LISTED ENTRIES section start
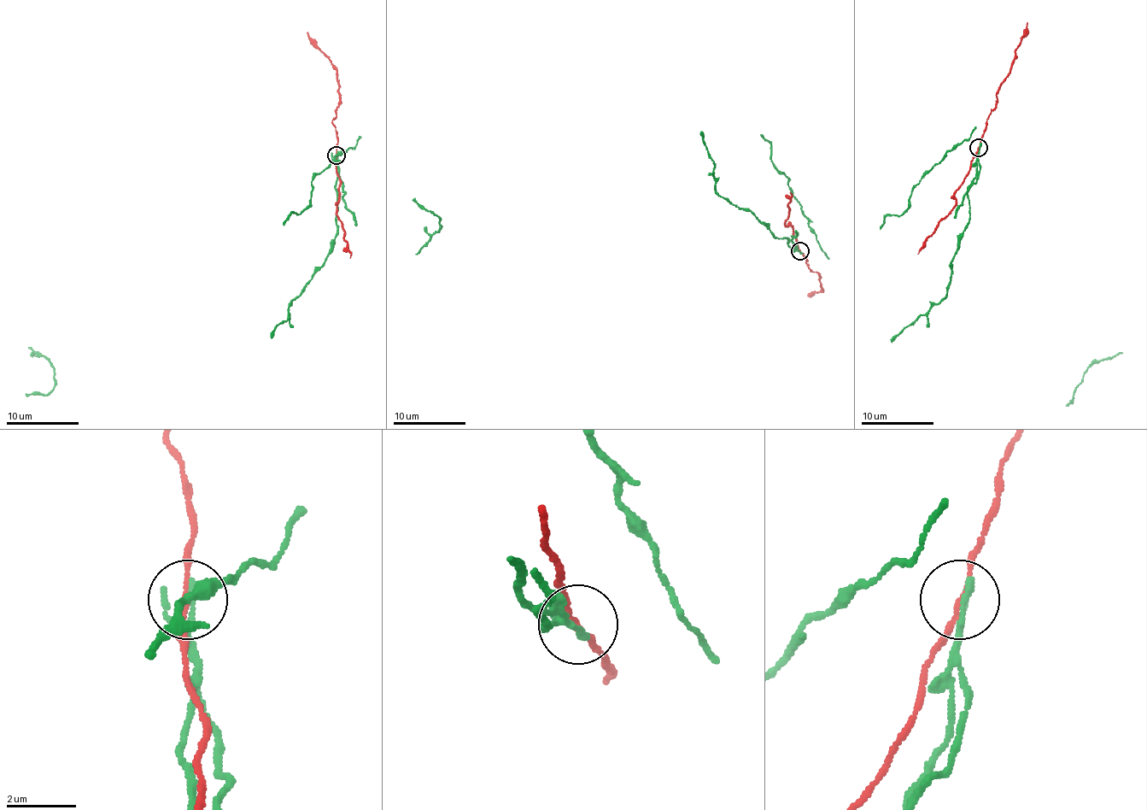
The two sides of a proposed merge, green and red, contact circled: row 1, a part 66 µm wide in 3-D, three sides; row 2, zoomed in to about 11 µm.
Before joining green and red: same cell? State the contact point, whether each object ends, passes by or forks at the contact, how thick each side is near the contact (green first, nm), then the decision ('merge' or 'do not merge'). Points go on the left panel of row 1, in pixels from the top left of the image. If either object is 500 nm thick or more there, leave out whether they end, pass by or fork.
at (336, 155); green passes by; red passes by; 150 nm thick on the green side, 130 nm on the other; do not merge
LISTED ENTRIES section end
LISTED ENTRIES section start
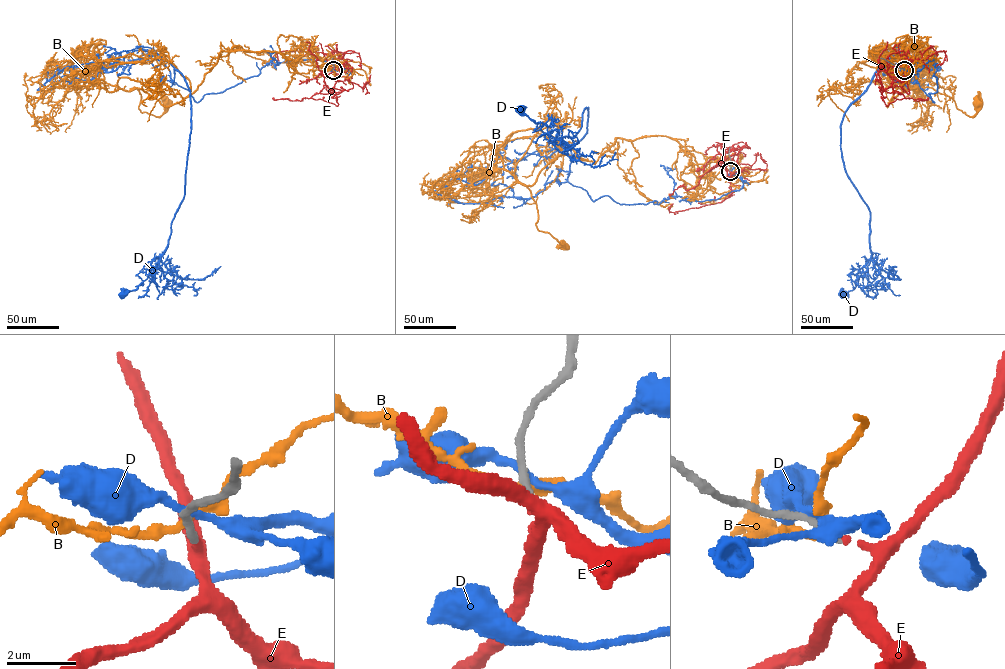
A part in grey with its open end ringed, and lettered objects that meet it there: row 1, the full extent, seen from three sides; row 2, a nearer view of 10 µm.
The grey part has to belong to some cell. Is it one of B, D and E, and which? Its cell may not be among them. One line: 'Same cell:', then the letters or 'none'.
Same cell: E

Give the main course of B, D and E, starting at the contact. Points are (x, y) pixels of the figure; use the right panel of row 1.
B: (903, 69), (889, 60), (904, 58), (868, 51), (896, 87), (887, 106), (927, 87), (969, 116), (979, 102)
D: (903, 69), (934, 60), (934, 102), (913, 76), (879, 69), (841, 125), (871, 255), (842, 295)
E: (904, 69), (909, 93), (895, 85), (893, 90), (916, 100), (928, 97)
LISTED ENTRIES section end
LISTED ENTRIES section start
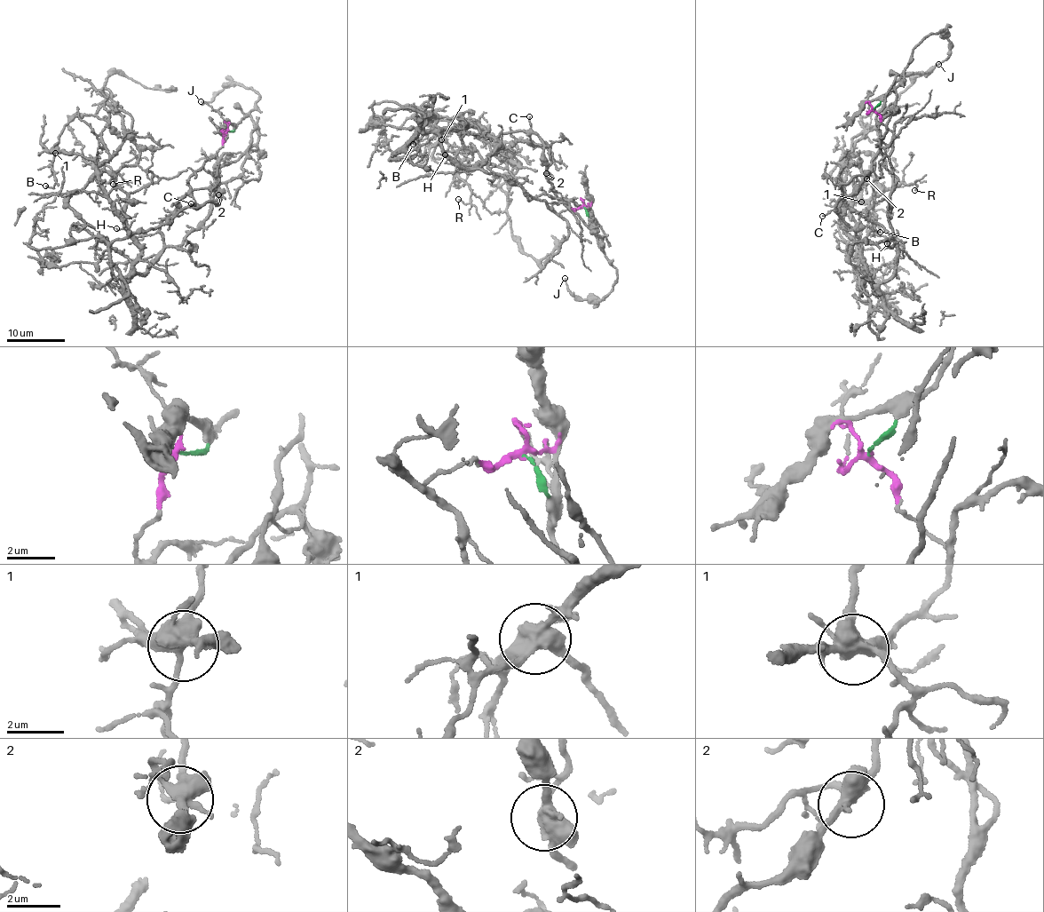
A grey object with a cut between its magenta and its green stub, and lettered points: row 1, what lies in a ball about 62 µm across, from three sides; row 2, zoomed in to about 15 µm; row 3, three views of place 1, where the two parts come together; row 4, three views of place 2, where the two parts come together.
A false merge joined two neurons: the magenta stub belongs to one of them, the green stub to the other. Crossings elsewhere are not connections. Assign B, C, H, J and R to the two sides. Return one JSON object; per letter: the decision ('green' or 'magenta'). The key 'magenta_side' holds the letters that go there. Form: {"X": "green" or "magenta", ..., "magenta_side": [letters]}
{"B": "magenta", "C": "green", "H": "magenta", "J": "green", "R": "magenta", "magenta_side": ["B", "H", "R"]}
LISTED ENTRIES section end
◆ TASK DESCRIPTION ◆
When a line in the material above includes the word "zoomed", copy that line.

◆ YOUR RESPONSE ◆
The two sides of a proposed merge, green and red, contact circled: row 1, a part 66 µm wide in 3-D, three sides; row 2, zoomed in to about 11 µm.
A grey object with a cut between its magenta and its green stub, and lettered points: row 1, what lies in a ball about 62 µm across, from three sides; row 2, zoomed in to about 15 µm; row 3, three views of place 1, where the two parts come together; row 4, three views of place 2, where the two parts come together.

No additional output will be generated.